## Data to process

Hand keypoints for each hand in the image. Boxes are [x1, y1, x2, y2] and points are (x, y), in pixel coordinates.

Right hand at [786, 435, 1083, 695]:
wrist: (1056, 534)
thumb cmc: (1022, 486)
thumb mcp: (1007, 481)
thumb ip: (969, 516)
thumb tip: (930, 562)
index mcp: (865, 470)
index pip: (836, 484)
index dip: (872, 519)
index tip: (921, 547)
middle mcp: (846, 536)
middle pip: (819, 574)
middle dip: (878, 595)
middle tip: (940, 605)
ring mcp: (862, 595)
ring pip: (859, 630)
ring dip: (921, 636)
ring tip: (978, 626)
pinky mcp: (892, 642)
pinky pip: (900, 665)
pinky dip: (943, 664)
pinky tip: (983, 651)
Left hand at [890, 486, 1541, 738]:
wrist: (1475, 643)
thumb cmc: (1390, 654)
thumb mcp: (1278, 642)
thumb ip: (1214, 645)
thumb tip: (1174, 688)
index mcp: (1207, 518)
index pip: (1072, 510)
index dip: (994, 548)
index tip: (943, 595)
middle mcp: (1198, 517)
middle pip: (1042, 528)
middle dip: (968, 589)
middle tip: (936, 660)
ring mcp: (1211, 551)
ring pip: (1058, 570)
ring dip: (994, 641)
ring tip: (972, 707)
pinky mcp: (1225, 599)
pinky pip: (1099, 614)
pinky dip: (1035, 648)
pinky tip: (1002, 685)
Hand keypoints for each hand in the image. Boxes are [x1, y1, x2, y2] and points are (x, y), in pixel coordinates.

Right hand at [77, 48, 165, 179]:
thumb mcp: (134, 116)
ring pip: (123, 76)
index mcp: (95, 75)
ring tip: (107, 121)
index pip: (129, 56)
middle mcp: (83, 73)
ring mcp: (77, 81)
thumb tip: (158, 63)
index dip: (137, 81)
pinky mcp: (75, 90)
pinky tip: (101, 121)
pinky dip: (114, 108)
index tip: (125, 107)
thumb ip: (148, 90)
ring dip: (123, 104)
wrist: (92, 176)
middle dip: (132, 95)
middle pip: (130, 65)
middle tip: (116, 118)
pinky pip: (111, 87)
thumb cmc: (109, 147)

## Work instructions
Could you output every record above exactly as written?

## The completed task
Hand keypoints for each hand in the image. Boxes are [x1, y1, x2, y2] and points are (x, y), in pixel coordinates.

Right hand at [786, 435, 1083, 695]:
wrist: (1056, 534)
thumb cmc: (1022, 486)
thumb mcp: (1007, 481)
thumb ip: (969, 516)
thumb tip: (930, 562)
index mcp: (865, 470)
index pip: (836, 484)
index dip: (872, 519)
index tip: (921, 547)
middle mcp: (846, 536)
middle pip: (819, 574)
middle dip: (878, 595)
middle tip: (940, 605)
ring mcp: (862, 595)
ring pip: (859, 630)
ring dip: (921, 636)
ring tip: (978, 626)
pinky mcp: (892, 642)
pinky pip: (900, 665)
pinky dip: (943, 664)
pinky tip: (983, 651)
Left hand at [890, 486, 1541, 738]:
wrist: (1475, 643)
thumb cmc: (1390, 654)
thumb mcp: (1278, 642)
thumb ip: (1214, 645)
thumb tip: (1174, 688)
index mcp: (1207, 518)
index pip: (1072, 510)
index dip: (994, 548)
index tip: (943, 595)
middle mcp: (1198, 517)
middle pip: (1042, 528)
middle dip: (968, 589)
middle tip: (936, 660)
ring mcp: (1211, 551)
ring pip: (1058, 570)
ring dip: (994, 641)
ring tip: (972, 707)
pinky mcp: (1225, 599)
pinky pip: (1099, 614)
pinky dip: (1035, 648)
pinky tip: (1002, 685)
Hand keypoints for each hand in the image. Boxes are [x1, y1, x2, y2] and points are (x, y), in pixel coordinates.

Right hand at [77, 48, 165, 179]:
thumb mcp: (134, 116)
ring pip: (123, 76)
index mcp: (95, 75)
ring tip: (107, 121)
index pip: (129, 56)
middle mcp: (83, 73)
ring mcp: (77, 81)
thumb tip: (158, 63)
index dip: (137, 81)
pinky mcp: (75, 90)
pinky tip: (101, 121)
pinky dip: (114, 108)
index tip: (125, 107)
thumb ip: (148, 90)
ring dip: (123, 104)
wrist: (92, 176)
middle dip: (132, 95)
middle pip: (130, 65)
middle tip: (116, 118)
pinky pip: (111, 87)
thumb cmc: (109, 147)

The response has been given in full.